Sometimes judges mercifully take the edge off their legalese-heavy opinions by employing literary devices.
A federal judge in Washington grabbed headlines last month with his penchant for rhyme. In an opinion in May, Court of Appeals Judge Glenn T. Harrell opened with an allusion to Julius Caesar’s account of his formative military campaign through Central Europe. And retired Court of Special Appeals Judge Charles E. Moylan Jr. rarely pens an opinion without some dramatic turns of phrase or esoteric references.
Apparently keen to flex his facility with literary devices, U.S. District Judge Roger W. Titus took advantage of the transportation subject matter in the case of Beckham v. National Railroad Passenger Corp., et al. to explain his ruling in an opinion last week.

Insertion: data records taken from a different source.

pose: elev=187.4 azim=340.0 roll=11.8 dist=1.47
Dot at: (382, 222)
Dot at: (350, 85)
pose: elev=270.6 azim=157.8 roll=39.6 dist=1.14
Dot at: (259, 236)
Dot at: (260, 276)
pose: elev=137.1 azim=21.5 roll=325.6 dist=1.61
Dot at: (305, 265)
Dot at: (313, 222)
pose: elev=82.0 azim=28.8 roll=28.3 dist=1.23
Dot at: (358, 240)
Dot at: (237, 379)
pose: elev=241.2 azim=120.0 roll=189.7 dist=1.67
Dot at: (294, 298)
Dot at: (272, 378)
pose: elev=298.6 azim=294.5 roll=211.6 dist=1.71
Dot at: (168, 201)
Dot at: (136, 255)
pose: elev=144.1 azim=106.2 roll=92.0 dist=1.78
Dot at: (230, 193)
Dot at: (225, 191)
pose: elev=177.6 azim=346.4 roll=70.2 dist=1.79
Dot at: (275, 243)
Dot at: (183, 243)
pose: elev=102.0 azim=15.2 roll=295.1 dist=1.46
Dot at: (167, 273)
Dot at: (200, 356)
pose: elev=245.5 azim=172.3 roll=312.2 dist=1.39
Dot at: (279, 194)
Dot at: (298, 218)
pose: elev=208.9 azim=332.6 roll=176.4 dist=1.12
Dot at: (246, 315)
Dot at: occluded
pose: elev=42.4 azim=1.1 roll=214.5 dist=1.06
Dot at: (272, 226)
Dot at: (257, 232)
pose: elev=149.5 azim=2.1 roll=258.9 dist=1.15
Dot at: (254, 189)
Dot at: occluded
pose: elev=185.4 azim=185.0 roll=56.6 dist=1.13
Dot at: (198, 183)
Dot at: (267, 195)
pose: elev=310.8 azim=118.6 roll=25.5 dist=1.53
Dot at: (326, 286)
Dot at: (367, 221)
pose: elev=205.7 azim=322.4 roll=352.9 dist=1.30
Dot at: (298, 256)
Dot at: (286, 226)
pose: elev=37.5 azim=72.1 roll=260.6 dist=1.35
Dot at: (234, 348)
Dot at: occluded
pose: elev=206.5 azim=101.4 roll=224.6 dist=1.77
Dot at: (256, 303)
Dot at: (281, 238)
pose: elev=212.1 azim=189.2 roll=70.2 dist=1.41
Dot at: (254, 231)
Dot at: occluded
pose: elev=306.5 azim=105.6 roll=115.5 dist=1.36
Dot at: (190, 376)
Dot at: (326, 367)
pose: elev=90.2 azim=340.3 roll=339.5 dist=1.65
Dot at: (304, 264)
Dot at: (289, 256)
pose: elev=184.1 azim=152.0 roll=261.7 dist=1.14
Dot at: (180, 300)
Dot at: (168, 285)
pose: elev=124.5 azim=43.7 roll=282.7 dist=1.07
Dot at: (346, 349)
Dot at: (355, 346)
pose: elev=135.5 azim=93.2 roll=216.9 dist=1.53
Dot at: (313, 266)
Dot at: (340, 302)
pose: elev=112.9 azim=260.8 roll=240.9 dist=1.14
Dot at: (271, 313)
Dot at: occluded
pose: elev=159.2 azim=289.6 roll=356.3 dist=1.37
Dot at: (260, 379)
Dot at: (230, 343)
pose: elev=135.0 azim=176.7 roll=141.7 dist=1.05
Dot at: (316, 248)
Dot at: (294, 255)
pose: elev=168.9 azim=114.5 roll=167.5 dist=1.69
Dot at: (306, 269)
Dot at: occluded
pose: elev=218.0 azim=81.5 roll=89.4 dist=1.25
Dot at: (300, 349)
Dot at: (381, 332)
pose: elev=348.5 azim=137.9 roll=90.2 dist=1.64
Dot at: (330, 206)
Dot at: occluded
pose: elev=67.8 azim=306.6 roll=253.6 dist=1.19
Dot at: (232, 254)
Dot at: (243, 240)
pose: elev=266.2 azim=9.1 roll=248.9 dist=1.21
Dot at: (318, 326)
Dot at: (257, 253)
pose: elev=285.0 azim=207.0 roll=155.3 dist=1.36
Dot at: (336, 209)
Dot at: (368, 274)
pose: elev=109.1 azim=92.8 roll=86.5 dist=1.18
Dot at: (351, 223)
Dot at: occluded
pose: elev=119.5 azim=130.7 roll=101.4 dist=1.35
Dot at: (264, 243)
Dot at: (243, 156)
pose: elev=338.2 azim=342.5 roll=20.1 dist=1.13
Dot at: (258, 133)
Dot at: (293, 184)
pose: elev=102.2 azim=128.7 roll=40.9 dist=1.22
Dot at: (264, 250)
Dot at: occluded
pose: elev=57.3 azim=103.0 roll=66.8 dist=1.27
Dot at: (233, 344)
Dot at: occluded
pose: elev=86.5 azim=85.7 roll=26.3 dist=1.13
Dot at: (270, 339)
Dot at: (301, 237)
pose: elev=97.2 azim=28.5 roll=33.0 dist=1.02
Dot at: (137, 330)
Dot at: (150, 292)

The case involves a commuter’s racial discrimination claims against Amtrak and the Maryland Transit Administration for a series of hostile interactions with a conductor on the MARC Penn line two years ago.
“Much like that train, this case has traveled from the District of Columbia to Maryland following the granting of MTA’s motion to transfer the case to this Court,” Titus begins rather innocently.
“When this case pulled into Greenbelt from the District of Columbia, MTA immediately sought to disembark from the case based in part on its purported Eleventh Amendment immunity …,” Titus continues. “Plaintiff, however, contends that MTA should have raised its immunity argument before buying its ticket and catching the train to this Court.”
Titus dismissed all claims against the MTA except one, concluding, “[n]evertheless, MTA cannot exit the train just yet, as the Court declines to award it summary judgment as to Plaintiff’s Count V claims.”
Are you “all aboard” with injecting a bit of levity into the disposition of motions or did Titus’ train run away?